On aurait pu imaginer que le dixième ouvrage de Chuck Palahniuk serait celui de la maturité, qu’il était temps pour l’auteur culte de « Fight Club » d’offrir un texte qui le concrétiserait comme un incontournable, qui lui apporterait enfin la reconnaissance et le respect de ses pairs. Que nenni, « Peste » a tout du premier roman : fougue, difficultés à se focaliser, insertions multiples de réflexions sociales, vulgarité, goût pour la provocation… une sorte de mix entre la violence de « Crash » de David Cronenberg, la noirceur des nouvelles d’anticipation de HP Lovecraft, et l’univers propre, gorgé de freaks issus de l’Amérique profonde, de l’auteur.
« Peste » est donc un roman, originellement intitulé « Rant – An oral biography of Buster Casey » qui traite d’une épidémie de rage lancée par un yankee aux pratiques suspectes dans une Amérique où la population a été scindé en deux, non pas selon des limites géographiques mais selon des zones temporelles (les diurnes vs les nocturnes). La première réaction serait de s’interroger sur le comment du pourquoi d’une telle traduction du titre, mais la traduction a ses codes que seule une poignée d’initiés peut décrypter.

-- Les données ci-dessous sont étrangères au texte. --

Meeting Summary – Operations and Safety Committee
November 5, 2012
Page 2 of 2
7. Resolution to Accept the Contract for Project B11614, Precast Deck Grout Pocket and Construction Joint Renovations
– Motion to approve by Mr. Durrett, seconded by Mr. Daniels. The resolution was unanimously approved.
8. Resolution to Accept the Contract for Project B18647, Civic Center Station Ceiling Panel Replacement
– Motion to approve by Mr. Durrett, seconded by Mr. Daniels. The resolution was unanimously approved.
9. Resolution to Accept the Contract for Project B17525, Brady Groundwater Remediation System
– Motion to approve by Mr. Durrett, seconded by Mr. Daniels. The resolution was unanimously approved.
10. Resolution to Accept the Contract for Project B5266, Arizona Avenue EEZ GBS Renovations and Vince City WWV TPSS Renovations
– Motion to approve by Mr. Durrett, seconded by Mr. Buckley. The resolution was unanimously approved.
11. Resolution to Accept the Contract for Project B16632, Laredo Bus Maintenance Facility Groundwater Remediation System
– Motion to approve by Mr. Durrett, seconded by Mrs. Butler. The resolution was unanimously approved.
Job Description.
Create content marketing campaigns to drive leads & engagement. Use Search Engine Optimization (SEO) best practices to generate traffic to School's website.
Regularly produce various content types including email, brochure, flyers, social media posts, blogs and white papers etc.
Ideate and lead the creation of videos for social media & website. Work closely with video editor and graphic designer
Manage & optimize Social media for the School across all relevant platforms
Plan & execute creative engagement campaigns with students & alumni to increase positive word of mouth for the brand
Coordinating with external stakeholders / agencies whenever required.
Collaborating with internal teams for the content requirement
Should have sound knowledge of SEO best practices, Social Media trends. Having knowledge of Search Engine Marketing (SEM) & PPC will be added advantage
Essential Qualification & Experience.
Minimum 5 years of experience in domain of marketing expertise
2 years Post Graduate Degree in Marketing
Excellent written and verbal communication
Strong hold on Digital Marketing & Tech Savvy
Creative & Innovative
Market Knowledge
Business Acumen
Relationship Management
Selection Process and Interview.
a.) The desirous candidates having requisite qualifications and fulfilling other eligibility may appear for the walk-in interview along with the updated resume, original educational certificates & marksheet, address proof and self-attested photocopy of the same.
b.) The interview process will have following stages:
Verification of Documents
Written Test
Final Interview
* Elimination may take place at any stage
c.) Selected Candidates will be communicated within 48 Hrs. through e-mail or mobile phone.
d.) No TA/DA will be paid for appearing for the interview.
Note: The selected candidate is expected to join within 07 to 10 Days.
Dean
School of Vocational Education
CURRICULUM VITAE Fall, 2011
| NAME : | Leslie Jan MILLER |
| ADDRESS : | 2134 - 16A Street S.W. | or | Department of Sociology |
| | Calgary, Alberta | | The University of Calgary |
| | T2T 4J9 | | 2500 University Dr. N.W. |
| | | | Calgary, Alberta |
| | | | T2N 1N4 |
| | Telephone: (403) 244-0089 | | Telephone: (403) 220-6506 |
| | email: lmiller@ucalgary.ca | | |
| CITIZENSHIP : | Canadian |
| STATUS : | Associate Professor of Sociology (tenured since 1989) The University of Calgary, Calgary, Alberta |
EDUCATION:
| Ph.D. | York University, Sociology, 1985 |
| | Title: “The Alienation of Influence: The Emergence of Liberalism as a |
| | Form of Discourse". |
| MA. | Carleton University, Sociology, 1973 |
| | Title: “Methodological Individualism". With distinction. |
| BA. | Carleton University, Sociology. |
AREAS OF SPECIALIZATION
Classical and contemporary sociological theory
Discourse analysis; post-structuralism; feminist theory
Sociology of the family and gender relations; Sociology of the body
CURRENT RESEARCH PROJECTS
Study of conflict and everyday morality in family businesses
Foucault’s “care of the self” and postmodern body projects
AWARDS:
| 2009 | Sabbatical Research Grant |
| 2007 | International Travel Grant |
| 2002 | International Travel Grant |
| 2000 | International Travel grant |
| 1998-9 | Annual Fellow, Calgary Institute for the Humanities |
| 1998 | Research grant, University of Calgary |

Comme l’indique le titre américain, l’histoire de « Peste » se dévoile autour d’interviews et d’interventions de plusieurs protagonistes ayant connu de près ou de loin Rant Casey. De part sa construction narrative, « Peste » est donc palpitant en soi. Plein de faux semblants, d’informations lâchées au compte-goutte, empli des rumeurs répandues par l’inconscient collectif, Chuck Palahniuk n’y impose aucune vérité sur son personnage. Il fait juste de « Peste » un puissant melting-pot mélangeant ses idées du moment avec ses combats du passé, le tout dans un roman de science-fiction.
Pour apprécier à sa juste valeur les romans de Chuck Palahniuk, il faut avoir lu « Le festival de la couille et autres histoires vraies », texte passionnant où l’auteur explicite combien la majorité des folies de ses livres ne viennent pas de son imagination mais de ses expériences et de ses rencontres. Ainsi on réalise que derrière chaque idée tordue de « Peste » se cache une anecdote, un fait divers ou encore un obscur ouvrage scientifique. Les thématiques sont multiples et chaque chapitre est capable de lancer le lecteur sur une nouvelle piste : Le « Crashing » est une autre manifestation des combats de « Fight Club », les participants y recherchant les mêmes effets ; l’explicitation de la manière dont les croyances imposées aux enfants contre récompense (le Père Noël, le Lapin de Pacques, la Petite Souris…) débouche sur la manière dont se développe la confiance dans l’économie ; les transcriptions neuronales sont une métaphore des plus justes de la culture du divertissement ; les réflexions sur le système de circulation automobile en disent long sur le fonctionnement de la société… Enfin « Peste » aborde la notion d’espace liminal et des voyages dans le temps d’une manière violente et inédite. Oui, nous passerons sûrement pour des êtres sous-développés lorsque la jeunesse du futur étudiera en cours la géographie du temps.
Aussi engagé que « Fight Club » dans sa critique de l’Amérique, aussi sale que « Monstres Invisibles » dans ses descriptions scato-sexuelles, aussi déjanté que « Survivant » dans son approche des personnages et de leur transformation en mythe, aussi mystique que « Berceuse » dans son approche fantastique, « Peste » est clairement typique du style de Chuck Palahniuk. « Peste » n’aurait pu être, malgré son esprit de rébellion intact, qu’une blague de sale gosse de plus, mais au final, il s’agit d’un pur roman de SF qui laisse peut être un goût d’inachevé, mais qui recèle d’idées à méditer.